Demonstrated in April 1972, and released in August that year, the Magnavox Odyssey holds the distinction of being the first commercial home video game console.
The Odyssey was designed by Ralph H. Baer, assisted by engineers William Harrison and William Rusch. They began around 1966 and had a working prototype finished by 1968. This prototype, known as the Brown Box (below), is now at the Smithsonian Institution's National Museum of American History in Washington, D.C.
The Magnavox Odyssey was powered by six C batteries, with an optional A/C power supply sold separately. The was packaged with dice, poker chips, and score sheets to help keep score. It also came with play money, and game boards much like a traditional board game. All this led to much confusion from consumers, unsure about the capabilities of the actual console.

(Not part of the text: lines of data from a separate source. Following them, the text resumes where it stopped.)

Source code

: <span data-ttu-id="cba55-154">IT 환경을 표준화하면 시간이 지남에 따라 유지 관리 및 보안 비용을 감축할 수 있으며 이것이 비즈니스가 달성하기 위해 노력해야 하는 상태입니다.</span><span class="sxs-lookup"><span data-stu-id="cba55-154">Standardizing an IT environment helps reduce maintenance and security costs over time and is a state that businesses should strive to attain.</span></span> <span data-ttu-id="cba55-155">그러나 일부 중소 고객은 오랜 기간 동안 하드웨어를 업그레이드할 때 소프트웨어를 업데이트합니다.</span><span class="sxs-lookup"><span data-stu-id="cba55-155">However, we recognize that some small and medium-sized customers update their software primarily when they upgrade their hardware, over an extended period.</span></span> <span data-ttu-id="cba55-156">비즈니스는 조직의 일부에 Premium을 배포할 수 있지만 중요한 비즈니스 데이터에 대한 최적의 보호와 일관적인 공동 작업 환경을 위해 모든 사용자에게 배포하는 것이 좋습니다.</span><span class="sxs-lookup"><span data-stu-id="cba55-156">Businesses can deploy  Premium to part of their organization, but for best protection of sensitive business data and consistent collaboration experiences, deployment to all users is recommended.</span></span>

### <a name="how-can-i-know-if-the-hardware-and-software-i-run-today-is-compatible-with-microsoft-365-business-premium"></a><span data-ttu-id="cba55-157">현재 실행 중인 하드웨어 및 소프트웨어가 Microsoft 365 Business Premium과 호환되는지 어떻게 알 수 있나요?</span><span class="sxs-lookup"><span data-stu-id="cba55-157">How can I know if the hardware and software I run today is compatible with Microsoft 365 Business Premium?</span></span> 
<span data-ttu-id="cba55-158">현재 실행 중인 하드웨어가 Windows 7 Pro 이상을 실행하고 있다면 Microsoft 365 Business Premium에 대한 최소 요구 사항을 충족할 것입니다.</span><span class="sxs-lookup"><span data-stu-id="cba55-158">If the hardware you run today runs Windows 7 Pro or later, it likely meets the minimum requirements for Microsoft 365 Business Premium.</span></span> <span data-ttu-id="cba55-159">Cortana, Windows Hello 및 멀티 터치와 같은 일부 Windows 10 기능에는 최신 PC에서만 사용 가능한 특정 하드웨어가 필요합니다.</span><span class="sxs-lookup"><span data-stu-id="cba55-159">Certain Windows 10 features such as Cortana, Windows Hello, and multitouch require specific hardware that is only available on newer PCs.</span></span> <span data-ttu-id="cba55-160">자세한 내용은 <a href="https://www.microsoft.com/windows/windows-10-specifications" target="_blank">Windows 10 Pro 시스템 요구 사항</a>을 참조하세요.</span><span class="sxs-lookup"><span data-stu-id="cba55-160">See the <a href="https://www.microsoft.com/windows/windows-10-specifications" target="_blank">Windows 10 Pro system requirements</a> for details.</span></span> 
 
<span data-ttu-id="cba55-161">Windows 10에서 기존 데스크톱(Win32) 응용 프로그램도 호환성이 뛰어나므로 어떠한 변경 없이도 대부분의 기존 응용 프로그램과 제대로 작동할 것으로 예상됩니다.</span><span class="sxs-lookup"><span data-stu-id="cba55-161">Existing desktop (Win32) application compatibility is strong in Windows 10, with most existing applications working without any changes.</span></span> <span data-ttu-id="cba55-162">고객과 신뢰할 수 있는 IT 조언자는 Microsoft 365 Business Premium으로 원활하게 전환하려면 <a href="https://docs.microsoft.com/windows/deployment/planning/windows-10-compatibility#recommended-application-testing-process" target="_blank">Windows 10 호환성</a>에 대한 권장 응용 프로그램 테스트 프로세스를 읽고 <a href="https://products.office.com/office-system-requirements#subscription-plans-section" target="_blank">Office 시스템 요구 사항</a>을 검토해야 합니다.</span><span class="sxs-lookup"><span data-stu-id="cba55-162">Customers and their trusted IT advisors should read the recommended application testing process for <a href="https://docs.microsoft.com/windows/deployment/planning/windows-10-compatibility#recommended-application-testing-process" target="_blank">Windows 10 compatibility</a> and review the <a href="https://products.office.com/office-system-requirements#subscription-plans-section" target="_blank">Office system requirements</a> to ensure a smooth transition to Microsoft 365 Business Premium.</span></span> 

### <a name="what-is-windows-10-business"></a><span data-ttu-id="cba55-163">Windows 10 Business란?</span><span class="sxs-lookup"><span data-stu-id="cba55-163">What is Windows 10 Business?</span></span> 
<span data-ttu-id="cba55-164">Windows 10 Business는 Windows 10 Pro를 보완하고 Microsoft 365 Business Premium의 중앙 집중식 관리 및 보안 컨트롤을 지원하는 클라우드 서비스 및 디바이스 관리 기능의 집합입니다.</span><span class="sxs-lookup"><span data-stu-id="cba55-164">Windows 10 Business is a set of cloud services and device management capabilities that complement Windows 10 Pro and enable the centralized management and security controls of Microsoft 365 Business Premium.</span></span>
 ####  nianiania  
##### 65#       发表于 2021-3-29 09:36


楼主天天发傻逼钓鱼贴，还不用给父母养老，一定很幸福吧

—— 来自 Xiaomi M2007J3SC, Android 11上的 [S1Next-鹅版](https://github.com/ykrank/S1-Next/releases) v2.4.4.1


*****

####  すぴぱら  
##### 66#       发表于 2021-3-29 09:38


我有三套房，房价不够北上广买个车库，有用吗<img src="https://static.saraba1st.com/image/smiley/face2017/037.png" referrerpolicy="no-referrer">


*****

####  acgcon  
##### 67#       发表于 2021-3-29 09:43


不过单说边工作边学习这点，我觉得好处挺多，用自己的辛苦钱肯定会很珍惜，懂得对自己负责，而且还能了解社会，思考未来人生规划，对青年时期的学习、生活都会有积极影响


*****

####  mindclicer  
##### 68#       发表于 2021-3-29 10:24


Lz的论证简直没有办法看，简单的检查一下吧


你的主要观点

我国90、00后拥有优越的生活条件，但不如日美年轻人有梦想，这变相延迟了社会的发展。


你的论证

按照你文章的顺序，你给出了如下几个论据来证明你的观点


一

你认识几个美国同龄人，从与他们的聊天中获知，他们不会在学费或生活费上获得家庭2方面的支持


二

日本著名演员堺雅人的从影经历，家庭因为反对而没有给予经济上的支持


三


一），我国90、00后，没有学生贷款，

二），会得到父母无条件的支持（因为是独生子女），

It worked by using a removable printed circuit board, called a game card, which would be inserted into a slot - similar to a ROM cartridge slot, like the popular gaming consoles of the mid 70s to mid 90s used. However, these game cards did not contain any components, instead they had a series of "jumpers", simple electrical connections, between pins of the card connector. These jumpers would interconnect different logic and signal generators in the Odyssey to produce the desired game logic and screen output.
When it came to the output, there was no sound, but there was selection of translucent plastic overlays that players could put on their television screen to simulate color graphics - though only two TV sizes were supported. Some of these overlays could even be used with the same cartridges, though with different rules for playing.
The Magnavox Odyssey also featured the first ever commercial available peripheral - a light gun. Called The Shooting Gallery it sold separately, and unfortunately didn’t work very well! In addition, a prototype for a golf peripheral, featuring a golf ball on a joystick that the player would hit with a golf club, was tested but never released.
A total of 27 games (distributed over 12 different game cards) were released for the Magnavox Odyssey, which achieved close to 100,000 in game sales in 1972 alone. This number seems like a pretty impressive figure for new technology like this, but the actual console itself was considered a flop. This was largely down to the poor marketing and the apparent belief that you needed a Magnavox television to play the console on! This was something Atari (then called ‘Nolan Bushnell’) capitalised on by later stating on their Pong boxes, "Works on any television set, black and white or color."
After Pong was released and experienced huge success, Magnavox sued Nolan Bushnell for ripping off the Tennis game, which had been featured on the Odyssey Game Card 3. They later also sued Coleco, Mattel, Seeburg and Activision, and either won or settled every suit. Ralph Baer then went on to invent the classic electronic game Simon for Milton Bradley in 1978.